(Aires de la Mancha/InfoCatólica) «Tenemos muchos problemas. Han fallecido dos personas y 13 se niegan a venir a trabajar, quieren quedarse en cuarentena. Yo he ido cada día y he saludado a todos, me meten miedo, la muerte ronda. Se sospecha de algún caso más de ébola. Esperamos resultados. Es penoso pero hay que estar. Lo comparo a la guerra, aunque esto es más peligroso. El enemigo en casa. Estamos encomendando a Dios que haga su parte, todo, y nosotros a sus órdenes». Estas palabras datan el 11 de julio, cuando el maligno virus ya acechaba al padre Miguel.
Entre rezos y súplicas había despedido, cuatro días antes, el cadáver de una mujer que había contraído la «peste», como él llama a la infección. «Ojalá nos escuchen y la ayuda llegue pronto. Esto puede complicarse. Temo lo peor», confesaba el sacerdote a sus colaboradores en el hospital.
Entonces aún le quedaban fuerzas, las suficientes para aliviar en lo posible las almas y los cuerpos de aquellos negros desvaídos a los que iba administrando la extremaunción poco antes de que fallecieran desangrados por las hemorragias del virus. De cerca, sin marcar distancia con nada ni con nadie. Fiel a la promesa asumida desde que abrazara la orden de San Juan de Dios de jugársela -»hasta morir si fuera preciso»- por los más desgraciados.
El 12 de julio, el religioso toledano insistía en su desesperación en una misiva dirigida a su prima en La Iglesuela. «Seguimos en la lucha sin parar, buscando soluciones, todas de prevención. No hay tratamiento para nada. Cada día más decepciones del personal [médicos, enfermeras, colaboradores] por la falta de medios… Un abrazo y disfruta. Tu primo del alma, Miguel».
En 1976, dos brotes
Mucho antes de que el sacerdote Miguel Pajares llegara a Liberia el virus ya había dado la cara. La primera vez,1976, en dos brotes simultáneos ocurridos en Nzara (Sudán) y Yambuku (República Democrática del Congo). La aldea en que se produjo el segundo de ellos está situada cerca del río Ébola, que da nombre al microorganismo.
Diez días antes de aquel «seguimos en la lucha sin parar» del 12 de julio, el misionero habla de su salud por primera vez. Mal tiene que sentirse para contárselo a sus seres queridos. En su casa de La Iglesuela hay rezos. «Ayer me sentí mal, con fiebre y débil. La analítica dio fiebres tifoideas que comenzamos a tratar ayer por la tarde. La noche no ha bajado la fiebre…»
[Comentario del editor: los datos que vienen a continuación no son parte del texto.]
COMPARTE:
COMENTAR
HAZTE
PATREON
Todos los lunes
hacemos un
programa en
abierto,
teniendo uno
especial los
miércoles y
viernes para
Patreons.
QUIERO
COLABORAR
El 14 de julio, escribe: «Por fin puedo brindaros una realidad que nos viene preocupando desde hace meses, y que cada día tocamos o evitamos tocarla, la epidemia de ébola (…). Os parecerá mentira, pero nos falta lo más elemental para prevención: guantes, vestidos aislantes, máscaras, desinfectantes, etc., dado que no hay tratamiento específico para el ébola (…). El mismo problema lo está sufriendo otro hospital de Sierra Leona, la campaña es común (…). Me gustaría daros mejores noticias. No os asusto con casos alarmantes, prefiero que la esperanza sea nuestro objetivo. Un abrazo fuerte, aunque aquí están prohibidos por la enfermedad».
La muerte de su amigo
El 2 de agosto es un día especialmente dramático para el misionero: «Os comparto nuestro sufrimiento que no acaba. Espero vuestra oración». Patrick Nshamdze, su compañero de lucha, al que atendió al enfermar, ha muerto hace apenas unas horas tras permanecer varios días ingresado. Las palabras de la carta de Miguel también sonaban a despedida. Y en cierto modo, lo eran.
El virus que llevaba combatiendo se le había metido en las entrañas. «El diablo dentro», que diría él este jueves al embarcar en el avión medicalizado que le traía yacente a España. Horas antes, en el hospital de Liberia, se había resistido. No quería abandonar a Juliana, la monja hispanoguineana que lo ayudaba, ni a Chantal (congoleña que ha fallecido) ni a Paciencia (guineana). «Si ellas se quedan, yo me quedo», dijo a los sanitarios españoles enviados al rescate.
Temía lo peor. «Si se quedan aquí no tendrán a nadie que las cuide». Miguel no sabía que el vuelo estaba programado sólo para dos, Juliana y él. A los dos les sedaron y los metieron en una urna de pastico esterilizada. La mujer vino sin que se supiera si tenía ébola. Lo suyo, al final, son fiebres tifoideas.